What to Graph: An MRTG Manifesto
Graph everythingIt's important to make the distinction between trending and alerting, which both fall under the "monitoring" genre. Alerting is getting an email, a page, or a phone call when something goes wrong. Trending is the act of collecting statistics when things are going right or wrong, and presenting that data.
Trending is what we're concerned with here, and my trending tool of choice is the venerable open source project MRTG. Many of you have probably used MRTG in one form or another, either having set it up yourself, or at least viewing the graphs someone else had setup.
With alerting, it's very easy and extremely detrimental to go overboard. Too many false alarms, and your pager becomes your worst nightmare. It also becomes ineffective, as superfluous alerts leads to the "cry wolf" syndrome.

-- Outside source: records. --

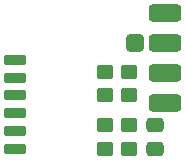
<source format=gbr>
%TF.GenerationSoftware,KiCad,Pcbnew,(6.0.7)*%
%TF.CreationDate,2023-04-20T23:19:39+02:00*%
%TF.ProjectId,gosund-esp-adapter,676f7375-6e64-42d6-9573-702d61646170,rev?*%
%TF.SameCoordinates,Original*%
%TF.FileFunction,Paste,Bot*%
%TF.FilePolarity,Positive*%
%FSLAX46Y46*%
G04 Gerber Fmt 4.6, Leading zero omitted, Abs format (unit mm)*
G04 Created by KiCad (PCBNEW (6.0.7)) date 2023-04-20 23:19:39*
%MOMM*%
%LPD*%
G01*
G04 APERTURE LIST*
G04 Aperture macros list*
%AMRoundRect*
0 Rectangle with rounded corners*
0 $1 Rounding radius*
0 $2 $3 $4 $5 $6 $7 $8 $9 X,Y pos of 4 corners*
0 Add a 4 corners polygon primitive as box body*
4,1,4,$2,$3,$4,$5,$6,$7,$8,$9,$2,$3,0*
0 Add four circle primitives for the rounded corners*
1,1,$1+$1,$2,$3*
1,1,$1+$1,$4,$5*
1,1,$1+$1,$6,$7*
1,1,$1+$1,$8,$9*
0 Add four rect primitives between the rounded corners*
20,1,$1+$1,$2,$3,$4,$5,0*
20,1,$1+$1,$4,$5,$6,$7,0*
20,1,$1+$1,$6,$7,$8,$9,0*
20,1,$1+$1,$8,$9,$2,$3,0*%
G04 Aperture macros list end*
%ADD10RoundRect,0.090000X-0.810000X-0.360000X0.810000X-0.360000X0.810000X0.360000X-0.810000X0.360000X0*%
%ADD11RoundRect,0.250000X0.450000X-0.350000X0.450000X0.350000X-0.450000X0.350000X-0.450000X-0.350000X0*%
%ADD12RoundRect,0.381000X0.381000X-0.381000X0.381000X0.381000X-0.381000X0.381000X-0.381000X-0.381000X0*%
%ADD13RoundRect,0.250000X-0.450000X0.350000X-0.450000X-0.350000X0.450000X-0.350000X0.450000X0.350000X0*%
%ADD14RoundRect,0.250000X0.475000X-0.337500X0.475000X0.337500X-0.475000X0.337500X-0.475000X-0.337500X0*%
%ADD15RoundRect,0.381000X-1.012000X-0.381000X1.012000X-0.381000X1.012000X0.381000X-1.012000X0.381000X0*%
G04 APERTURE END LIST*
D10*
%TO.C,J1*%
X139435000Y-94246000D03*
X139435000Y-92746000D03*
X139435000Y-91246000D03*
X139435000Y-89746000D03*
X139435000Y-88246000D03*
X139435000Y-86746000D03*
%TD*%
D11*
%TO.C,R1*%
X149098000Y-94268800D03*
X149098000Y-92268800D03*
%TD*%
%TO.C,R3*%
X149098000Y-89747600D03*
X149098000Y-87747600D03*
%TD*%
%TO.C,R2*%
X147066000Y-94268800D03*
X147066000Y-92268800D03*
%TD*%
D12*
%TO.C,J3*%
X149606000Y-85293200D03*
%TD*%
D13*
%TO.C,R4*%
X147066000Y-87747600D03*
X147066000Y-89747600D03*
%TD*%
D14*
%TO.C,C1*%
X151282400Y-94306300D03*
X151282400Y-92231300D03*
%TD*%
D15*
%TO.C,J2*%
X152146000Y-82753200D03*
X152146000Y-85293200D03*
X152146000Y-87833200D03*
X152146000Y-90373200D03*
%TD*%
M02*

</source>
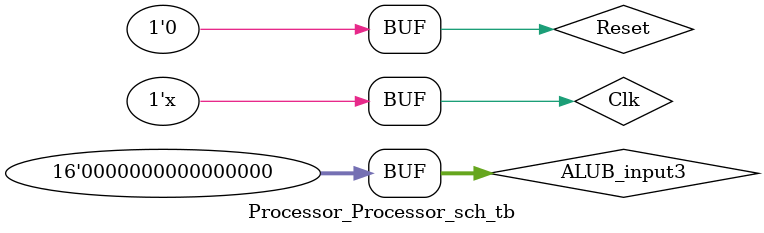
<source format=v>

`timescale 1ns / 1ps

module Processor_Processor_sch_tb();

// Inputs
   reg Clk;
   reg Reset;
   reg [15:0] MULT;
   reg [15:0] ALUB_input3;
   reg [15:0] PCSource3;

// Output

// Bidirs

// Instantiate the UUT
   Processor UUT (
		.Clk(Clk), 
		.Reset(Reset), 
		.ALUB_input3(ALUB_input3), 
		.PCSource3(PCSource3)
   );
// Initialize Inputs
	initial begin
		Clk = 0;
		ALUB_input3 = 0;
		
		Reset = 1;
		#50;
		Reset = 0;

	end
	
	always #10 Clk = ~Clk;
	
endmodule

</source>
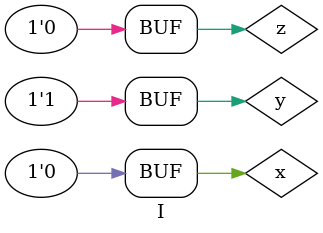
<source format=sv>

interface I;

  localparam bit Z = 1'b0;

  logic z;
  logic y;
  logic x;

  always_comb z = Z;      // Constant
  always_comb y = 1'b1;   // Literal
  always_comb x = z;      // Signal

endinterface

module top;

  I u_I();

endmodule

</source>
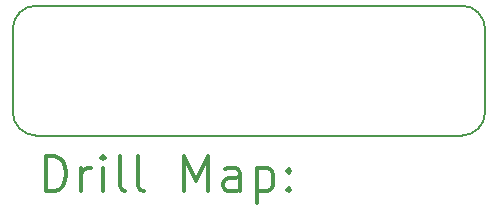
<source format=gbr>
%FSLAX45Y45*%
G04 Gerber Fmt 4.5, Leading zero omitted, Abs format (unit mm)*
G04 Created by KiCad (PCBNEW (5.0.0)) date 07/30/18 22:47:28*
%MOMM*%
%LPD*%
G01*
G04 APERTURE LIST*
%ADD10C,0.150000*%
%ADD11C,0.200000*%
%ADD12C,0.300000*%
G04 APERTURE END LIST*
D10*
X19040000Y-11030000D02*
X18740000Y-11030000D01*
X18740000Y-9930000D02*
X19040000Y-9930000D01*
X15240000Y-10130000D02*
X15240000Y-10830000D01*
X15240000Y-10130000D02*
G75*
G02X15440000Y-9930000I200000J0D01*
G01*
X18740000Y-9930000D02*
X15440000Y-9930000D01*
X19040000Y-9930000D02*
G75*
G02X19240000Y-10130000I0J-200000D01*
G01*
X19240000Y-10830000D02*
X19240000Y-10130000D01*
X19240000Y-10830000D02*
G75*
G02X19040000Y-11030000I-200000J0D01*
G01*
X15440000Y-11030000D02*
X18740000Y-11030000D01*
X15440000Y-11030000D02*
G75*
G02X15240000Y-10830000I0J200000D01*
G01*
D11*
D12*
X15518928Y-11503214D02*
X15518928Y-11203214D01*
X15590357Y-11203214D01*
X15633214Y-11217500D01*
X15661786Y-11246071D01*
X15676071Y-11274643D01*
X15690357Y-11331786D01*
X15690357Y-11374643D01*
X15676071Y-11431786D01*
X15661786Y-11460357D01*
X15633214Y-11488929D01*
X15590357Y-11503214D01*
X15518928Y-11503214D01*
X15818928Y-11503214D02*
X15818928Y-11303214D01*
X15818928Y-11360357D02*
X15833214Y-11331786D01*
X15847500Y-11317500D01*
X15876071Y-11303214D01*
X15904643Y-11303214D01*
X16004643Y-11503214D02*
X16004643Y-11303214D01*
X16004643Y-11203214D02*
X15990357Y-11217500D01*
X16004643Y-11231786D01*
X16018928Y-11217500D01*
X16004643Y-11203214D01*
X16004643Y-11231786D01*
X16190357Y-11503214D02*
X16161786Y-11488929D01*
X16147500Y-11460357D01*
X16147500Y-11203214D01*
X16347500Y-11503214D02*
X16318928Y-11488929D01*
X16304643Y-11460357D01*
X16304643Y-11203214D01*
X16690357Y-11503214D02*
X16690357Y-11203214D01*
X16790357Y-11417500D01*
X16890357Y-11203214D01*
X16890357Y-11503214D01*
X17161786Y-11503214D02*
X17161786Y-11346071D01*
X17147500Y-11317500D01*
X17118928Y-11303214D01*
X17061786Y-11303214D01*
X17033214Y-11317500D01*
X17161786Y-11488929D02*
X17133214Y-11503214D01*
X17061786Y-11503214D01*
X17033214Y-11488929D01*
X17018928Y-11460357D01*
X17018928Y-11431786D01*
X17033214Y-11403214D01*
X17061786Y-11388929D01*
X17133214Y-11388929D01*
X17161786Y-11374643D01*
X17304643Y-11303214D02*
X17304643Y-11603214D01*
X17304643Y-11317500D02*
X17333214Y-11303214D01*
X17390357Y-11303214D01*
X17418928Y-11317500D01*
X17433214Y-11331786D01*
X17447500Y-11360357D01*
X17447500Y-11446071D01*
X17433214Y-11474643D01*
X17418928Y-11488929D01*
X17390357Y-11503214D01*
X17333214Y-11503214D01*
X17304643Y-11488929D01*
X17576071Y-11474643D02*
X17590357Y-11488929D01*
X17576071Y-11503214D01*
X17561786Y-11488929D01*
X17576071Y-11474643D01*
X17576071Y-11503214D01*
X17576071Y-11317500D02*
X17590357Y-11331786D01*
X17576071Y-11346071D01*
X17561786Y-11331786D01*
X17576071Y-11317500D01*
X17576071Y-11346071D01*
M02*

</source>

With trending, that isn't the case as you can never over-trend. The more data you collect, the better off you are. The time expenditure and hardware resources required are minimal, the cost for the software is nothing, and the hardware resources are minimal.
Being responsible for a load balancer is a tough gig. Everyone blames the load balancer. It's not that things don't go wrong with the load balancer; they're complex devices and there's many things that can go wrong, code and configuration related. But whether or not it's the load balancers fault, they get blamed. So much so, that I've written an entire article about it on the O'Reilly sysadmin site entitled "It's Always The Load Balancer".
When things go bad and they come looking for the load balancer admin (and they will come), you'd better be armed with the most information you can get your hands on. You'd better be able to back up your assertion that it's not the load balancer, or you'd better be able to figure out what is wrong with the load balancer.
Obviously, this is where MRTG comes in.
MRTG provides information on not only what is happening now, but what's happened in the past 36 hours, the past week, the past month, and even the past year. It is a highly effective trouble-shooting tool, as indispensable as "top" is in Unix systems, or network sniffers are to network admins. MRTG is the premier tool for this trending. Not only is it open source, flexible, and free, but there is no commercial tool that even compares.
I started this site several years ago because I wanted to share the lessons I learned on the value of trending metrics for load balancers. On many, many occasions having trending data has saved my ass. I hope you find the information on this site useful, and I hope you find MRTG as useful as I do.